(Material for this task Opens)

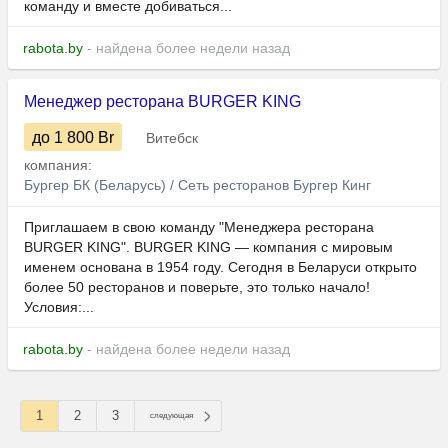
команду и вместе добиваться...
rabota.by
- найдена более недели назад
Менеджер ресторана BURGER KING
до 1 800
Br
Витебск
компания:
Бургер БК (Беларусь) / Сеть ресторанов Бургер Кинг
Приглашаем в свою команду "Менеджера ресторана
BURGER KING". BURGER KING — компания с мировым
именем основана в 1954 году. Сегодня в Беларуси открыто
более 50 ресторанов и поверьте, это только начало!
Условия:...
rabota.by
- найдена более недели назад
1
2
3
следующая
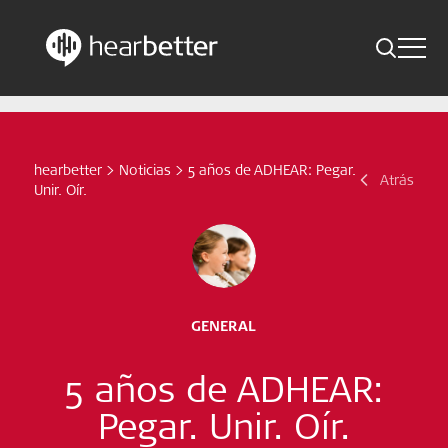
Toggle 
Skip
Hearbetter > Buscar
Atrás
Indicaciones
to
content
Estudios compactos
hearbetter
>
Noticias
>
5 años de ADHEAR: Pegar.
Buscar
Atrás
Unir. Oír.
Noticias
Suscríbete ahora
Spanish – Spain
GENERAL
Síganos
5 años de ADHEAR:
Pegar. Unir. Oír.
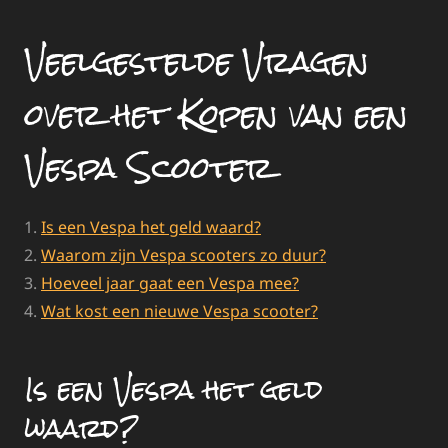
Veelgestelde Vragen
over het Kopen van een
Vespa Scooter
Is een Vespa het geld waard?
Waarom zijn Vespa scooters zo duur?
Hoeveel jaar gaat een Vespa mee?
Wat kost een nieuwe Vespa scooter?
Is een Vespa het geld
waard?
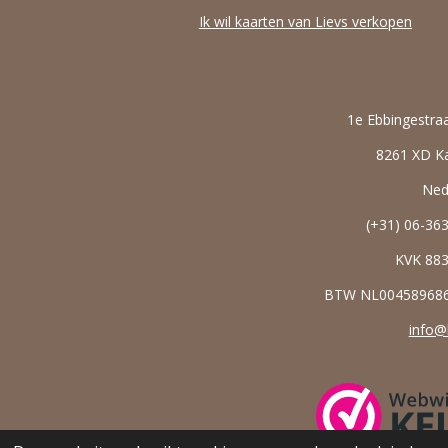
Ik wil kaarten van Lievs verkopen
1e Ebbingestra
8261 XD 
Ned
(+31) 06-36
KVK
88
BTW NL0045896
info@l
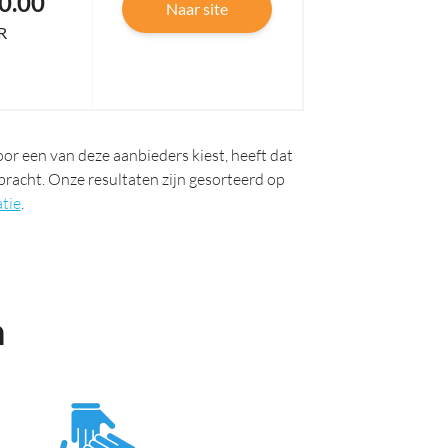
0.00
Naar site
R
or een van deze aanbieders kiest, heeft dat
bracht. Onze resultaten zijn gesorteerd op
tie
.
n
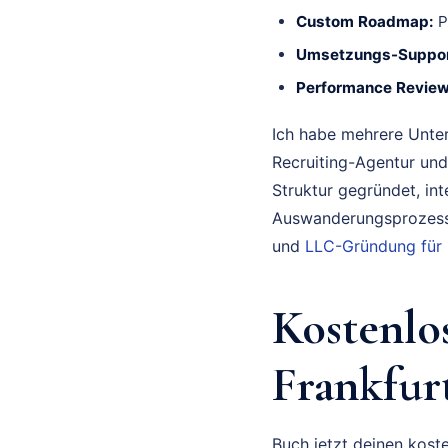
Custom Roadmap:
P
Umsetzungs-Suppor
Performance Review
Ich habe mehrere Unte
Recruiting-Agentur und
Struktur gegründet, in
Auswanderungsprozess 
und
LLC-Gründung für
Kostenlo
Frankfur
Buch jetzt deinen koste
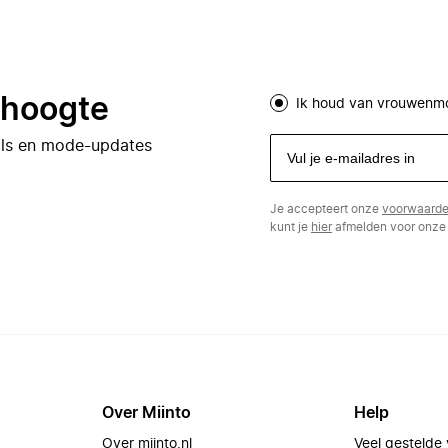
e hoogte
Ik houd van vrouwenm
eals en mode-updates
Je accepteert onze
voorwaard
kunt je
hier
afmelden voor onze 
Over Miinto
Help
Over miinto.nl
Veel gestelde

(Material for this task Closes)

- **Your goal**
Output the material above word for word. Leave out its images.

- **Task solution**
команду и вместе добиваться...
rabota.by
- найдена более недели назад
Менеджер ресторана BURGER KING
до 1 800
Br
Витебск
компания:
Бургер БК (Беларусь) / Сеть ресторанов Бургер Кинг
Приглашаем в свою команду "Менеджера ресторана
BURGER KING". BURGER KING — компания с мировым
именем основана в 1954 году. Сегодня в Беларуси открыто
более 50 ресторанов и поверьте, это только начало!
Условия:...
rabota.by
- найдена более недели назад
1
2
3
следующая
Toggle 
Skip
Hearbetter > Buscar
Atrás
Indicaciones
to
content
Estudios compactos
hearbetter
>
Noticias
>
5 años de ADHEAR: Pegar.
Buscar
Atrás
Unir. Oír.
Noticias
Suscríbete ahora
Spanish – Spain
GENERAL
Síganos
5 años de ADHEAR:
Pegar. Unir. Oír.
Veelgestelde Vragen
over het Kopen van een
Vespa Scooter
Is een Vespa het geld waard?
Waarom zijn Vespa scooters zo duur?
Hoeveel jaar gaat een Vespa mee?
Wat kost een nieuwe Vespa scooter?
Is een Vespa het geld
waard?
Ik wil kaarten van Lievs verkopen
1e Ebbingestra
8261 XD 
Ned
(+31) 06-36
KVK
88
BTW NL0045896
info@l
0.00
Naar site
R
or een van deze aanbieders kiest, heeft dat
bracht. Onze resultaten zijn gesorteerd op
tie
.
n
Custom Roadmap:
P
Umsetzungs-Suppor
Performance Review
Ich habe mehrere Unte
Recruiting-Agentur und
Struktur gegründet, in
Auswanderungsprozess 
und
LLC-Gründung für
Kostenlo
Frankfur
Buch jetzt deinen koste
e hoogte
Ik houd van vrouwenm
eals en mode-updates
Je accepteert onze
voorwaard
kunt je
hier
afmelden voor onze 
Over Miinto
Help
Over miinto.nl
Veel gestelde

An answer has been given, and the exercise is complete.